Many people think that cooking with less oil is not delicious, so they put a lot of oil. However, vegetable oil, like animal oil, produces 9 kilocalories per gram of oil. Excessive intake can induce obesity or lead to hyperlipidemia and cardiovascular and cerebrovascular diseases due to excessive calorie intake. Therefore, it is advisable to add oil to cooking, and each person should eat 25 grams of oil every day, not more than 30 grams.

Myth 6: Vegetables are stored for a long time.

Storing vegetables for a long time will wilt fresh vegetables, and wilted vegetables are not only unpalatable, but also most of vitamin C is destroyed. Non-toxic nitrate in vegetables will be reduced to nitrite, making normal hemoglobin become methemoglobin, which no longer has the ability to carry oxygen. In severe cases, people's nails, lips and even the whole body will appear blue and short of breath. Therefore, for your own health, try to eat fresh vegetables.

Myth 7: Eat the next night.

A thrifty person may leave an inexhaustible dish for the next meal, and the nutrition of this dish is almost gone at this time. According to the measurement, when the stir-fried dishes are stored for 15 minutes, the vitamin C is reduced by 20%, lost by 30% after 30 minutes, and lost by 50% after 1 hour. Moreover, the dishes on the next day are easy to deteriorate, and food poisoning is easy to occur after eating. Therefore, it is best to burn and eat now, which is both hygienic and nutritious.

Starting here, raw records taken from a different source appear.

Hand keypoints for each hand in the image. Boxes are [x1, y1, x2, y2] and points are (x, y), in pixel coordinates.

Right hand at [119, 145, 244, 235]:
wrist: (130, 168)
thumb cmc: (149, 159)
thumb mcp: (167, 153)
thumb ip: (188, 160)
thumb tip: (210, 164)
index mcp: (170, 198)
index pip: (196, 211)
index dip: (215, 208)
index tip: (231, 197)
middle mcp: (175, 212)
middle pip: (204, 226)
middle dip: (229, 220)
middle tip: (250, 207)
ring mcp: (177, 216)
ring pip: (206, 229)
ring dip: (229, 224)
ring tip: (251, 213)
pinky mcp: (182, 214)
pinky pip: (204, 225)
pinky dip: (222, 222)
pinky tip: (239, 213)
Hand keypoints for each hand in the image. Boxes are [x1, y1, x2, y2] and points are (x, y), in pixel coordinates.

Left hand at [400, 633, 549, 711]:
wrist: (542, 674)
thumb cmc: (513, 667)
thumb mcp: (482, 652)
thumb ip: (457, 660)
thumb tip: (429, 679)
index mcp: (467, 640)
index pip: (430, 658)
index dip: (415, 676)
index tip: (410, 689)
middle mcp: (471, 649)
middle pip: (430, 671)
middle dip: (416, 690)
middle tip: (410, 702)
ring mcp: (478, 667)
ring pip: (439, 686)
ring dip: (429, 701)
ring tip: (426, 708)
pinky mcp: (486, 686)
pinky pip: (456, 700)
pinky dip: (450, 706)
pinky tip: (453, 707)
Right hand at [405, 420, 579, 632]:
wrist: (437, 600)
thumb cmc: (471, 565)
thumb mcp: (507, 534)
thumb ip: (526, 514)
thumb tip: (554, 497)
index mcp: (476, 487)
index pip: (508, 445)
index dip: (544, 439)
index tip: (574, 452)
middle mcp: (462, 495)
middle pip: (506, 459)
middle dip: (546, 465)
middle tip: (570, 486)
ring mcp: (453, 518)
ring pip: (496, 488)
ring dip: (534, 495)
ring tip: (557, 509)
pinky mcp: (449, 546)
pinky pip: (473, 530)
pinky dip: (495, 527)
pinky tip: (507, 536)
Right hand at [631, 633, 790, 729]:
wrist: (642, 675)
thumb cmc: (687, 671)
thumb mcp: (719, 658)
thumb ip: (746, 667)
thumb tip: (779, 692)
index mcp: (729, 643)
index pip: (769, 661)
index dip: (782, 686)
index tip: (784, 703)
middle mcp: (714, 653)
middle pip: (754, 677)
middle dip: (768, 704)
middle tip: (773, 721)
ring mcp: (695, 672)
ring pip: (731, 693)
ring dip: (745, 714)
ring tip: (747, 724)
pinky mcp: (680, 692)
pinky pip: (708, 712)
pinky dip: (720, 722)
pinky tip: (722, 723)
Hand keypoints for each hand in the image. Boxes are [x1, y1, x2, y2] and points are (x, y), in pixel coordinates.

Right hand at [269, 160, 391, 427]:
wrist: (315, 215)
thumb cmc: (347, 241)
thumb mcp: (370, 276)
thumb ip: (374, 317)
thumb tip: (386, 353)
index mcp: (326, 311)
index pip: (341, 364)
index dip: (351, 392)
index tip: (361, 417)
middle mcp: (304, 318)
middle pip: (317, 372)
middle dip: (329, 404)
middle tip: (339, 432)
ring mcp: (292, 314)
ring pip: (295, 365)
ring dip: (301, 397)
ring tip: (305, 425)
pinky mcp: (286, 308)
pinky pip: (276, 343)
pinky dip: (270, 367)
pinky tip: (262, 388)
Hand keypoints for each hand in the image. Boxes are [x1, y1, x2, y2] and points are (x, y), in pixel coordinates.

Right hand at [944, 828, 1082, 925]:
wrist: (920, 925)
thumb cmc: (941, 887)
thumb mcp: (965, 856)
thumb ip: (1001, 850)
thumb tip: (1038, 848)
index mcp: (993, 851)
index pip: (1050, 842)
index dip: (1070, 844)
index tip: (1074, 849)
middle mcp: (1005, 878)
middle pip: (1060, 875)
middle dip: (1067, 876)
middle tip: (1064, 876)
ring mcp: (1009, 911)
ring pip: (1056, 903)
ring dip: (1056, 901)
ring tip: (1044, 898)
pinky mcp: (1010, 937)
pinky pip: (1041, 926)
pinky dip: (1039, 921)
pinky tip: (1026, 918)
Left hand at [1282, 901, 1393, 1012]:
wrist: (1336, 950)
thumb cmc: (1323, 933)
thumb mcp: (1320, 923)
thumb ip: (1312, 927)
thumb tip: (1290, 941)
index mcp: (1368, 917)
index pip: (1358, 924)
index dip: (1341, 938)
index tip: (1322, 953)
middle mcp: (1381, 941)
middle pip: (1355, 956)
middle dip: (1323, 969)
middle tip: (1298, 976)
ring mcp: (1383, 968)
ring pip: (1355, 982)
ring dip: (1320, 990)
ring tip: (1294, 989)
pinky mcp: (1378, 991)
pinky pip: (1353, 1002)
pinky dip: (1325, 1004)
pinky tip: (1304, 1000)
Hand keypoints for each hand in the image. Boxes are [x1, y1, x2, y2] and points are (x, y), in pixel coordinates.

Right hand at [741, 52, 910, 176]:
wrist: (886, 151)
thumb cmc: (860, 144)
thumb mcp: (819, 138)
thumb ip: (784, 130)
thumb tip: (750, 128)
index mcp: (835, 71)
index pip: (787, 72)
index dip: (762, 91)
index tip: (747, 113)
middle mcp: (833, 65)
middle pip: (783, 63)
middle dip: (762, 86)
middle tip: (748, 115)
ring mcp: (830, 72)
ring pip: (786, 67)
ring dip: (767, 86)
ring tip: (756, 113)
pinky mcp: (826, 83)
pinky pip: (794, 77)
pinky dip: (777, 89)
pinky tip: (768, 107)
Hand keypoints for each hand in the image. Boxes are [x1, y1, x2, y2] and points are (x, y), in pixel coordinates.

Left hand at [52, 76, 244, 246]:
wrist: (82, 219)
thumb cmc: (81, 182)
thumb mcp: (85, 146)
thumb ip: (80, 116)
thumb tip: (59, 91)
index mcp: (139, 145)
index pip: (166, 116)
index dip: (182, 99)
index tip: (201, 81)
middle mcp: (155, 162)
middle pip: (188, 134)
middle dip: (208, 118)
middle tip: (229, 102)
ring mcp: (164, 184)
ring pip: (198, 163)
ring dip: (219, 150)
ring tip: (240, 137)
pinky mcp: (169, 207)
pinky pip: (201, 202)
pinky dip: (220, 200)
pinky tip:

Myth 8: Improper refrigeration.

It's hot now, and many people put the dishes they bought back in the refrigerator. In fact, the suitable storage temperature of most vegetables is 3℃-10℃, while cucumber should not be lower than 10℃. If it is stored in the refrigerator at about 4℃, the color of cucumber will become darker and the melon will become soft. After cutting, you can see the transparent colloidal liquid, and then the taste of cucumber will disappear.

Myth 9: Cooking takes a long time.

Vitamin C in some vegetables is easily oxidized and decomposed when heated, and cannot be cooked for a long time. These vegetables will lose some nutrients even if they are fried quickly or covered for a short time. If you cook for a long time, vitamin C will be reduced even more, so that the human body absorbs very little vitamin C.

Misunderstanding 10: Eating too much.

You can't eat too much vegetables, because most vegetables are not easy to digest, especially bamboo shoots, celery and broad beans, which have high crude fiber content. After eating a lot, patients with gastrointestinal diseases will get worse, and patients with liver cirrhosis will easily cause gastric bleeding or esophageal variceal bleeding. A large amount of cellulose will affect the absorption of calcium and zinc, especially for pregnant women and children during their growth and development; Protein in vegetables mostly belongs to "incomplete protein" and lacks many essential amino acids. In order to lose weight, it is easy to be malnourished if you don't eat a proper amount of high-quality animal protein and its fat-soluble vitamins A and D for a long time. The suitable intake of vegetables is 300 -500 grams per day, and it is not advisable to eat more.

Myth 1 1: eat raw blindly.

In hot weather, people's appetite will also drop, and sometimes just eating some raw vegetables can solve the problem. However, some vegetables are poisonous and cannot be eaten raw. They must be heated and cooked to destroy toxins, such as sword beans, lentils, potatoes and bean sprouts. Vegetables that can be eaten raw must be non-toxic and pollution-free, such as radish, tomato, cucumber and other varieties with good taste. At present, most vegetables on the market have been sprayed with pesticides. Although everyone is used to soaking vegetables before cleaning, it can only remove about 30% pesticides, and eating this vegetable raw will do harm to people's health. Therefore, try not to eat vegetables raw, even if you can.